## Quoted passage

Purple Magazine
— Purple 25YRS Anniv. issue #28 F/W 2017

Cactus Store

carlos morera / los angeles

interview and photo by OLIVIER ZAHM

 

OLIVIER ZAHM — It’s a good time for cacti. Do they always bloom in spring?

CARLOS MORERA — Yeah. In the winter, they go dormant, and so they’re not taking in water. They’re really not moving at all. And it’s basically a technique to conserve energy. But once spring hits, that’s when they start taking in water, growing, and blooming as well.

OLIVIER ZAHM — Is that because it’s more humid?

CARLOS MORERA — They take in water because it’s usually the rainy season, and they use that water to grow. But otherwise, they come from such incredibly harsh conditions that if they were growing all the time, they wouldn’t have enough resources, really, to continue living.

OLIVIER ZAHM — They’re survivors.

CARLOS MORERA — They’re prey in their habitats for animals looking for nutrients and water. I mean, in the middle of the Atacama Desert, where some of these plants grow, it’s so dry that NASA basically used it as testing ground for the Mars Rover.

OLIVIER ZAHM — So they are Martians.

## What you need to do
• a. Answer these questions about the cactus interview.
(i) What do cacti do in winter, according to Carlos Morera?
(ii) Why do cacti take in water in spring?
(iii) What did NASA use the Atacama Desert for?
• b. Retype the part of the cactus interview that opens with the words containing "interview and photo" and closes with "to continue living.".
• c. Extend the cactus interview past its final line, keeping the same two speakers and format.

Collected data entries:
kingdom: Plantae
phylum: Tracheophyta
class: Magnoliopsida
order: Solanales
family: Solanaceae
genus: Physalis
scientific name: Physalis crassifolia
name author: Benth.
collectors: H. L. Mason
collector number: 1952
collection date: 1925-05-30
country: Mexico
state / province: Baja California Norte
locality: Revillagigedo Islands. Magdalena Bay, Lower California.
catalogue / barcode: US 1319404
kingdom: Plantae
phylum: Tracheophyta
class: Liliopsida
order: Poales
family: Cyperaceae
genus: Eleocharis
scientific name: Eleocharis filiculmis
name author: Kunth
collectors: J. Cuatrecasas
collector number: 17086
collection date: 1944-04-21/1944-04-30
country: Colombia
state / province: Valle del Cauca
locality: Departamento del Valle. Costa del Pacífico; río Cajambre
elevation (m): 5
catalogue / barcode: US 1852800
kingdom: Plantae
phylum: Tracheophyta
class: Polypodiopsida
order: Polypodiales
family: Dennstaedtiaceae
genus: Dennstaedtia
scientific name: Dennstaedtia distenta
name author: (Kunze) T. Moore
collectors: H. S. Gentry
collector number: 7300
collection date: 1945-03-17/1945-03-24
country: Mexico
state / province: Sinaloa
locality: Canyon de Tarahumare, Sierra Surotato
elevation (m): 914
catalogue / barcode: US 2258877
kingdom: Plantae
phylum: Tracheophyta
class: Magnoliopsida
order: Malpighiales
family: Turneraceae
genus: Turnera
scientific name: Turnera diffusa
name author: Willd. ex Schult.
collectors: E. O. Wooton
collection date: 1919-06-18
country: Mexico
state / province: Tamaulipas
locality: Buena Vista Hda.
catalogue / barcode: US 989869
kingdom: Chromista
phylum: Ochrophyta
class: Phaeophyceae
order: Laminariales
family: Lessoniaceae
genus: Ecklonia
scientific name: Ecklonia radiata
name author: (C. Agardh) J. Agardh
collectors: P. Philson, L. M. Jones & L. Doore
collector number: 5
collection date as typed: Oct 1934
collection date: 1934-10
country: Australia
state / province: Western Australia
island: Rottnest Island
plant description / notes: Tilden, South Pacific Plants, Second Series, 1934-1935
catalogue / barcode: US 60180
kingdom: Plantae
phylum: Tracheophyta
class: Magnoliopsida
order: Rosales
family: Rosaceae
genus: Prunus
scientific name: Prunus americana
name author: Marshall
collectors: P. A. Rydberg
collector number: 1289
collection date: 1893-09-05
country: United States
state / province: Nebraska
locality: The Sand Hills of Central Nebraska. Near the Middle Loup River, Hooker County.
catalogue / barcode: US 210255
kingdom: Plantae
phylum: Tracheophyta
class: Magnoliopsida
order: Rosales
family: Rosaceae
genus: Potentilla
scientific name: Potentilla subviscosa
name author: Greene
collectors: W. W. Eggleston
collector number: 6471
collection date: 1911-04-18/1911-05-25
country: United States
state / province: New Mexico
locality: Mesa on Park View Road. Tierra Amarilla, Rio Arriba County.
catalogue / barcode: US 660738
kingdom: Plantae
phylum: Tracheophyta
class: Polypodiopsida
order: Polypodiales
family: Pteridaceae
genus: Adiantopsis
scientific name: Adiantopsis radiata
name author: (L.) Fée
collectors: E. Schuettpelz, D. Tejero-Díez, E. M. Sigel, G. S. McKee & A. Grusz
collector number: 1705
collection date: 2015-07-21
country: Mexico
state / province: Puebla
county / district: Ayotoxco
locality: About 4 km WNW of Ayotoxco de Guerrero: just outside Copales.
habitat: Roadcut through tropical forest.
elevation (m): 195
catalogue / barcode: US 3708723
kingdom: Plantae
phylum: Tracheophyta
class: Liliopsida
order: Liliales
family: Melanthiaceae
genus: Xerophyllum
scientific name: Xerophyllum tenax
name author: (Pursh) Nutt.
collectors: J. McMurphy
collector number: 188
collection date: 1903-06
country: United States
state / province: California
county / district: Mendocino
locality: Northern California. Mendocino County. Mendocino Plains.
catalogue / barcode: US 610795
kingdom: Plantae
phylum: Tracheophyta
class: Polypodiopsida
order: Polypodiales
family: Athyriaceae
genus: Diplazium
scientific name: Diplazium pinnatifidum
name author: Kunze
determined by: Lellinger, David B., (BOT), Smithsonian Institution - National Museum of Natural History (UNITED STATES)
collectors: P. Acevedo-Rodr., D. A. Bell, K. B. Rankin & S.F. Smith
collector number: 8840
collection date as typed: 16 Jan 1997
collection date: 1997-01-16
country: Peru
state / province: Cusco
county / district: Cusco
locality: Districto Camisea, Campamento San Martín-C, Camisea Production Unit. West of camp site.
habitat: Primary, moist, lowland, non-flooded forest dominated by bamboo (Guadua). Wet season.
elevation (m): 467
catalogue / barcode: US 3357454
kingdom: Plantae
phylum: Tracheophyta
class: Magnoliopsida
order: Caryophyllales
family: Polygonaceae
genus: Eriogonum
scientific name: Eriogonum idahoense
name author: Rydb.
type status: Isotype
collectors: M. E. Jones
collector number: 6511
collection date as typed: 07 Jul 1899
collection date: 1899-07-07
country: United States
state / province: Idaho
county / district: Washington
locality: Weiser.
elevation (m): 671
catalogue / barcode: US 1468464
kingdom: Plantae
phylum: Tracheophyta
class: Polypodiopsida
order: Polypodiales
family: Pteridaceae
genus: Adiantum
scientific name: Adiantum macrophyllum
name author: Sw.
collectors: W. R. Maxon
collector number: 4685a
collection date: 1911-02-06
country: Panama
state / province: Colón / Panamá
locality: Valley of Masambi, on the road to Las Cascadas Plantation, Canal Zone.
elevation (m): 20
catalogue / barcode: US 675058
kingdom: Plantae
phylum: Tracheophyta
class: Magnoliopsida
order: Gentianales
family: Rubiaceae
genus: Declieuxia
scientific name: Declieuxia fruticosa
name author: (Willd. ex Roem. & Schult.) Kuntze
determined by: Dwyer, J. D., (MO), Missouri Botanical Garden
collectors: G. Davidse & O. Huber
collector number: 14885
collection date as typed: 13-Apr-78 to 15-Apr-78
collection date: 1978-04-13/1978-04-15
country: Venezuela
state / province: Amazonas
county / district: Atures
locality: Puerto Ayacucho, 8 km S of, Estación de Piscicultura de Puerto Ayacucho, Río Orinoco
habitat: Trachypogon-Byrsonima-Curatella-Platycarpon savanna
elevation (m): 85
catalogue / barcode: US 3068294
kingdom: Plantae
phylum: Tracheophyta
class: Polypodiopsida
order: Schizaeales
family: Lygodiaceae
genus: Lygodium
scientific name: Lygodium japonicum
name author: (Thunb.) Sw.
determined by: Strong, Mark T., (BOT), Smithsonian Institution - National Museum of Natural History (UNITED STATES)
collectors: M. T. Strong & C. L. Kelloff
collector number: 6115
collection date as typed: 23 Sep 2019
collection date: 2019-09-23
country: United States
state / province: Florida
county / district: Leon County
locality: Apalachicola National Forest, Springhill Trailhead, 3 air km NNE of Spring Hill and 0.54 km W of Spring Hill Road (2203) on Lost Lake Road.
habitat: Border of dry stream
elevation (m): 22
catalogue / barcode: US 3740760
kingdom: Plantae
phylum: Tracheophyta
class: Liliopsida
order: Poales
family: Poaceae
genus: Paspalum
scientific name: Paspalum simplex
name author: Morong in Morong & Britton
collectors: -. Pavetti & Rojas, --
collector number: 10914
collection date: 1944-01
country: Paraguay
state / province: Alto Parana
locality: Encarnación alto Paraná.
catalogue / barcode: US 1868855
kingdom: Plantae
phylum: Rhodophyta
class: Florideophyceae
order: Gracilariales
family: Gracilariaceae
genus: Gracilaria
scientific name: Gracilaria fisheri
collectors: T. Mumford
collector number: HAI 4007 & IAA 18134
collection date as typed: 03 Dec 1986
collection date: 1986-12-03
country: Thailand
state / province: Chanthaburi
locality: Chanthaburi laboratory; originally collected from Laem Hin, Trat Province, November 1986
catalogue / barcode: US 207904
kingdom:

## Exercise responses
• a.
(i) They go dormant, stop taking in water and hardly move at all, which conserves energy.
(ii) It is usually the rainy season, and they use that water to grow.
(iii) It was used as a testing ground for the Mars Rover.

• b.
interview and photo by OLIVIER ZAHM

 

OLIVIER ZAHM — It’s a good time for cacti. Do they always bloom in spring?

CARLOS MORERA — Yeah. In the winter, they go dormant, and so they’re not taking in water. They’re really not moving at all. And it’s basically a technique to conserve energy. But once spring hits, that’s when they start taking in water, growing, and blooming as well.

OLIVIER ZAHM — Is that because it’s more humid?

CARLOS MORERA — They take in water because it’s usually the rainy season, and they use that water to grow. But otherwise, they come from such incredibly harsh conditions that if they were growing all the time, they wouldn’t have enough resources, really, to continue living.

• c.
CARLOS MORERA — Literally.

OLIVIER ZAHM — Wow, this one is beautiful. It’s like a sea urchin.

CARLOS MORERA — Yeah. It’s barely living. This plant’s probably 400 years old.

OLIVIER ZAHM — Four hundred years? No way.

CARLOS MORERA — They haven’t produced seed since the time of Columbus, so no juveniles have come into the population since then. I still have no idea how these plants are surviving. All this research, all these findings, and then at the end of it, it’s still an enigma. And they are only watered by a coastal fog called La Camanchaca.

OLIVIER ZAHM — How do you make a selection of the cacti for your store? It’s complicated because there are so many.

CARLOS MORERA — This 200-square-foot space contains a sort of physical encyclopedia of the variety. So, for example, this plant is a hybrid, Astrophytum, from Japan. In the ’60s, they started breeding them, so they had small variations within this crazy sort of pattern. You can’t really get it in the United States, so we’re bringing this plant in from Japan, ordering it, or getting it from another collector who gets it from Japan.

OLIVIER ZAHM — So there are cactus collectors in LA.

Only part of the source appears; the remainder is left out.